→ JOB ITEM
From the first line to the last, print the data exactly.

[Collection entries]
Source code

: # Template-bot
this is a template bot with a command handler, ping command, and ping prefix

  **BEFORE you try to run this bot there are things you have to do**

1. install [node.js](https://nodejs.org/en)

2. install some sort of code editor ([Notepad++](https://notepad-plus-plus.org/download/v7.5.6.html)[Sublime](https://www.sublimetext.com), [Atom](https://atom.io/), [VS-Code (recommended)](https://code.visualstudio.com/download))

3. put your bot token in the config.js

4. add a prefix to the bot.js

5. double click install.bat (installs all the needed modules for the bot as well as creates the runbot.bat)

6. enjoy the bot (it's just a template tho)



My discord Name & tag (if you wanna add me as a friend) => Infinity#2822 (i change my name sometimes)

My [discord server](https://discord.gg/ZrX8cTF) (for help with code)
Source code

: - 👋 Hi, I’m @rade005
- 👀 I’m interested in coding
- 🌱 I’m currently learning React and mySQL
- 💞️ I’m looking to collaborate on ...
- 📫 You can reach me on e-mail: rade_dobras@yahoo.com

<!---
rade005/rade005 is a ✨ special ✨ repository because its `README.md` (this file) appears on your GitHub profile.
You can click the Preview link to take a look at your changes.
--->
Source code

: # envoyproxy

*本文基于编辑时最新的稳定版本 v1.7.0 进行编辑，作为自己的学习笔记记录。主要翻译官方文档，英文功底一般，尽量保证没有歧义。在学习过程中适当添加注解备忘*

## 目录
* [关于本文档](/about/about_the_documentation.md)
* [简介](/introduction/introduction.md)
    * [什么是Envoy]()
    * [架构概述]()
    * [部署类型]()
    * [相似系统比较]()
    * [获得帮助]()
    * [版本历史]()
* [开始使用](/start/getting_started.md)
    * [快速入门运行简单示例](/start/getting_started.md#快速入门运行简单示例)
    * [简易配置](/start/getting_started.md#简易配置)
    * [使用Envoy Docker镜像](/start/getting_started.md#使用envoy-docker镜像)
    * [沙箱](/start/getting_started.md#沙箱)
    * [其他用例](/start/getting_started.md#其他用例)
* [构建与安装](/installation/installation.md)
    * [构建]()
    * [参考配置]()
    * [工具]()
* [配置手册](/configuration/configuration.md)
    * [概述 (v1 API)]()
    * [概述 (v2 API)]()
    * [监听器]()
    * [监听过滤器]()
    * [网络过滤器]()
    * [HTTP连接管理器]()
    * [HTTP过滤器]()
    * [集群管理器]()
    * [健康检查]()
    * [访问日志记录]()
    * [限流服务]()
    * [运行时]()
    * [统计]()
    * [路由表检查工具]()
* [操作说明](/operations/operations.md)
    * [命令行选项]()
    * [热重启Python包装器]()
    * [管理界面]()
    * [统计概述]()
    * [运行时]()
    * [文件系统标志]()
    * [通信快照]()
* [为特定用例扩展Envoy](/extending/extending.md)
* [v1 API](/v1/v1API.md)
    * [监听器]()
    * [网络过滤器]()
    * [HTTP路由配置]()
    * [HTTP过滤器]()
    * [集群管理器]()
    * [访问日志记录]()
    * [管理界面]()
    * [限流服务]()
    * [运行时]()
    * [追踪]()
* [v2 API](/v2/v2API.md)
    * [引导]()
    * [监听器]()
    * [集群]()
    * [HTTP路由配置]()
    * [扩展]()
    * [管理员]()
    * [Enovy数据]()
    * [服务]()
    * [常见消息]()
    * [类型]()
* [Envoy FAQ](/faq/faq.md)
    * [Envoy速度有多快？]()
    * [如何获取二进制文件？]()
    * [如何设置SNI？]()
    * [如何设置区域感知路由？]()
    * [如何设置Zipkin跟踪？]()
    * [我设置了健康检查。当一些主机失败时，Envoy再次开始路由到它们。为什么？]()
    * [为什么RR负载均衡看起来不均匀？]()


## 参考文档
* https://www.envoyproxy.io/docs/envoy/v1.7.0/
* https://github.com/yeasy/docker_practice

→ ANSWER SECTION
Source code

: # Template-bot
this is a template bot with a command handler, ping command, and ping prefix

  **BEFORE you try to run this bot there are things you have to do**

1. install [node.js](https://nodejs.org/en)

2. install some sort of code editor ([Notepad++](https://notepad-plus-plus.org/download/v7.5.6.html)[Sublime](https://www.sublimetext.com), [Atom](https://atom.io/), [VS-Code (recommended)](https://code.visualstudio.com/download))

3. put your bot token in the config.js

4. add a prefix to the bot.js

5. double click install.bat (installs all the needed modules for the bot as well as creates the runbot.bat)

6. enjoy the bot (it's just a template tho)



My discord Name & tag (if you wanna add me as a friend) => Infinity#2822 (i change my name sometimes)

My [discord server](https://discord.gg/ZrX8cTF) (for help with code)
Source code

: - 👋 Hi, I’m @rade005
- 👀 I’m interested in coding
- 🌱 I’m currently learning React and mySQL
- 💞️ I’m looking to collaborate on ...
- 📫 You can reach me on e-mail: rade_dobras@yahoo.com

<!---
rade005/rade005 is a ✨ special ✨ repository because its `README.md` (this file) appears on your GitHub profile.
You can click the Preview link to take a look at your changes.
--->
Source code

: # envoyproxy

*本文基于编辑时最新的稳定版本 v1.7.0 进行编辑，作为自己的学习笔记记录。主要翻译官方文档，英文功底一般，尽量保证没有歧义。在学习过程中适当添加注解备忘*

## 目录
* [关于本文档](/about/about_the_documentation.md)
* [简介](/introduction/introduction.md)
    * [什么是Envoy]()
    * [架构概述]()
    * [部署类型]()
    * [相似系统比较]()
    * [获得帮助]()
    * [版本历史]()
* [开始使用](/start/getting_started.md)
    * [快速入门运行简单示例](/start/getting_started.md#快速入门运行简单示例)
    * [简易配置](/start/getting_started.md#简易配置)
    * [使用Envoy Docker镜像](/start/getting_started.md#使用envoy-docker镜像)
    * [沙箱](/start/getting_started.md#沙箱)
    * [其他用例](/start/getting_started.md#其他用例)
* [构建与安装](/installation/installation.md)
    * [构建]()
    * [参考配置]()
    * [工具]()
* [配置手册](/configuration/configuration.md)
    * [概述 (v1 API)]()
    * [概述 (v2 API)]()
    * [监听器]()
    * [监听过滤器]()
    * [网络过滤器]()
    * [HTTP连接管理器]()
    * [HTTP过滤器]()
    * [集群管理器]()
    * [健康检查]()
    * [访问日志记录]()
    * [限流服务]()
    * [运行时]()
    * [统计]()
    * [路由表检查工具]()
* [操作说明](/operations/operations.md)
    * [命令行选项]()
    * [热重启Python包装器]()
    * [管理界面]()
    * [统计概述]()
    * [运行时]()
    * [文件系统标志]()
    * [通信快照]()
* [为特定用例扩展Envoy](/extending/extending.md)
* [v1 API](/v1/v1API.md)
    * [监听器]()
    * [网络过滤器]()
    * [HTTP路由配置]()
    * [HTTP过滤器]()
    * [集群管理器]()
    * [访问日志记录]()
    * [管理界面]()
    * [限流服务]()
    * [运行时]()
    * [追踪]()
* [v2 API](/v2/v2API.md)
    * [引导]()
    * [监听器]()
    * [集群]()
    * [HTTP路由配置]()
    * [扩展]()
    * [管理员]()
    * [Enovy数据]()
    * [服务]()
    * [常见消息]()
    * [类型]()
* [Envoy FAQ](/faq/faq.md)
    * [Envoy速度有多快？]()
    * [如何获取二进制文件？]()
    * [如何设置SNI？]()
    * [如何设置区域感知路由？]()
    * [如何设置Zipkin跟踪？]()
    * [我设置了健康检查。当一些主机失败时，Envoy再次开始路由到它们。为什么？]()
    * [为什么RR负载均衡看起来不均匀？]()


## 参考文档
* https://www.envoyproxy.io/docs/envoy/v1.7.0/
* https://github.com/yeasy/docker_practice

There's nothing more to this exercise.